Bref, nous discutions ensemble de la question de virer  Nikol du pouvoir. 

Soudain, Chmavon lança « faisons venir un tireur d’élite d’Ukraine avec son matos et qu’il …. ».

J’adressai à Chmavon un regard pour qu’il ne continue pas. Il se tut, confus. 

Puis, tous ceux qui ne s’étaient jamais impliqués dans la politique de leur vie commencèrent à dirent  « Chmavon a raison ».

Kourken et Papken bondirent alors de leur chaise:  « Comment ça, il a raison ? Mais c’est du terrorisme !  Est-ce digne de nous ? »

J’intervenais alors pour tenter de dissiper l’effet terrible produit par cette déclaration : « Bien évidemment que cela n’est pas digne de nous … Mais Chmavon ne voulait pas dire faisons venir un sniper dans ce sens ».

Les « neutres » objectèrent alors « ça, c’est tout- à-fait vous, les partisans de Robert et de Serge.

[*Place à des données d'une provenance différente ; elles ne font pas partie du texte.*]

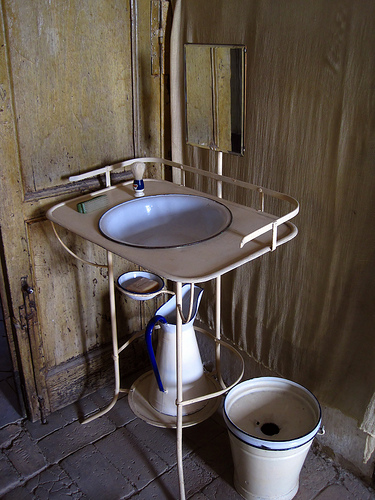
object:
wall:
[187, 1, 371, 378]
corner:
[158, 6, 196, 324]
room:
[0, 1, 375, 500]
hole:
[259, 422, 281, 437]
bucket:
[222, 376, 320, 500]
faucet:
[130, 162, 145, 198]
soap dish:
[117, 270, 165, 301]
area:
[180, 0, 373, 221]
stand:
[47, 154, 302, 495]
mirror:
[181, 43, 245, 154]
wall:
[2, 0, 175, 431]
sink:
[98, 191, 234, 245]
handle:
[140, 314, 168, 395]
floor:
[0, 363, 374, 499]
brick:
[0, 479, 37, 500]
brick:
[0, 420, 48, 474]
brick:
[23, 391, 101, 440]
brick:
[58, 441, 136, 498]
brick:
[95, 427, 168, 490]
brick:
[204, 473, 239, 500]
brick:
[37, 408, 115, 464]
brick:
[318, 465, 375, 500]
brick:
[290, 447, 340, 498]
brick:
[311, 468, 374, 499]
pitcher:
[146, 284, 211, 416]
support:
[79, 397, 120, 427]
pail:
[221, 375, 325, 499]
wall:
[184, 46, 229, 150]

Dès qu’il s’agit de faire un pas décisif, vous vous mettez à philosopher. L’homme a clairement dit : invitons un tireur d’élite d’Ukraine pour tirer sur Nikol ».

– Non, Chmavon n’a pas dit une telle chose, il a juste dit: « invitons un tireur d’élite d’Ukraine avec son matos ».

– Ce n’est pas la même chose ? Alors, dans ce cas, pourquoi inviterions-nous un tireur d’élite.

– Calmez-vous les gars, le tireur d’élite est-il juste là pour tirer ? J’ai un ami tireur d’élite. Nous nous sommes rencontrés pendant la « Guerre des Quatre Jours » [Avril 2016].  Il pouvait préparer de fantastiques barbecues à partir de viande de sanglier qu’on ne distinguerait pas de celle du cochon d’Idjevan 4.

– Ouais… Et alors ?

Les neutres, imaginant probablement que je cherchais à les égarer, se tournèrent vers Chmavon en lui disant : « Chmavon, dis-nous. Si nous invitons un tireur d’élite d’Ukraine avec sa panoplie, que fera-t-il ? ».

Chmavon rétorqua : « Frérots, vous ne m’écoutez pas jusqu’au bout et  vous en tirez de mauvaises conclusions ».

Kourken demanda alors :  « Mais pourquoi le faire venir d’Ukraine ? ».

Papken rebondit sur la question :  « Oui, une fois de plus, pourquoi forcément d’Ukraine ? N’y a-t-il pas de tireurs d’élite  en Arménie ?

Kourken et Papken, «  c’est bon, c’est bon … nous pensons la même chose. Chmavon n’a pas dit ça. Il a dit autre chose. N’est-ce pas Chmavon ?

Chmavon en hochant de la tête : « Supposons que nous invitions un sniper d’Ukraine. Et alors ? »

Babken ne se calmait toujours pas :« Frérot, mais pourquoi spécialement d’Ukraine ? »

Chmavon finit par parler : « Que dire de plus, frérot ? Mon idée était de chopper Nikol et de le mettre en présence du tireur d’élite ».

– Et  ?

Chmavon : « qu’on le livre au tireur d’élite ».

Bien, livrons-le, mais pourquoi un tireur d’élite ukrainien aurait-il besoin de Nikol ?

Chmavon demeurait silencieux. Nous attendions tous d’entendre sa réponse à cette si difficile question. Il sourit à nouveau d’un large sourire.

– Oui, mon pote, je le dis-moi aussi, amenons un tireur d’élite d’Ukraine. C’est tout.

 

Depuis la tonnelle de la cour d’Edik Andreassian, 

tout spécialement à l’attention des membres du Parti Contrat civique.

Edik ANDRESSIAN

https://hraparak.am/post/f6bd30ab39ae6073dc5200ff84b9aa87

 

_______

(1) Le lecteur constatera qu’à moins de verser dans un cynisme absolu, il est difficile d’entrevoir dans ce texte une « balade », même journalistique. A moins naturellement que l’éthique journalistique en Arménie soit très différente de celle qui a cours dans le reste du monde.

(2) En bon héritier de la « culture soviétique », l’auteur de l’article utilise le mot russe « беседка » [Besedka] qui désigne les tonnelles qui se trouvent dans les cours des immeubles arméniens et sous lesquelles les habitants se retrouvent pour discuter entre voisins.

(3) Andreassian utilise le terme « ռոբասերժական » [Roboserjagan ], un adjectif formé à partir de la première syllabe du prénom de Robert Kotcharian et du prénom de Serj Sarkissian.

(4) Il s’agit évidemment de N. Pachinian, originaire d’Idjévan.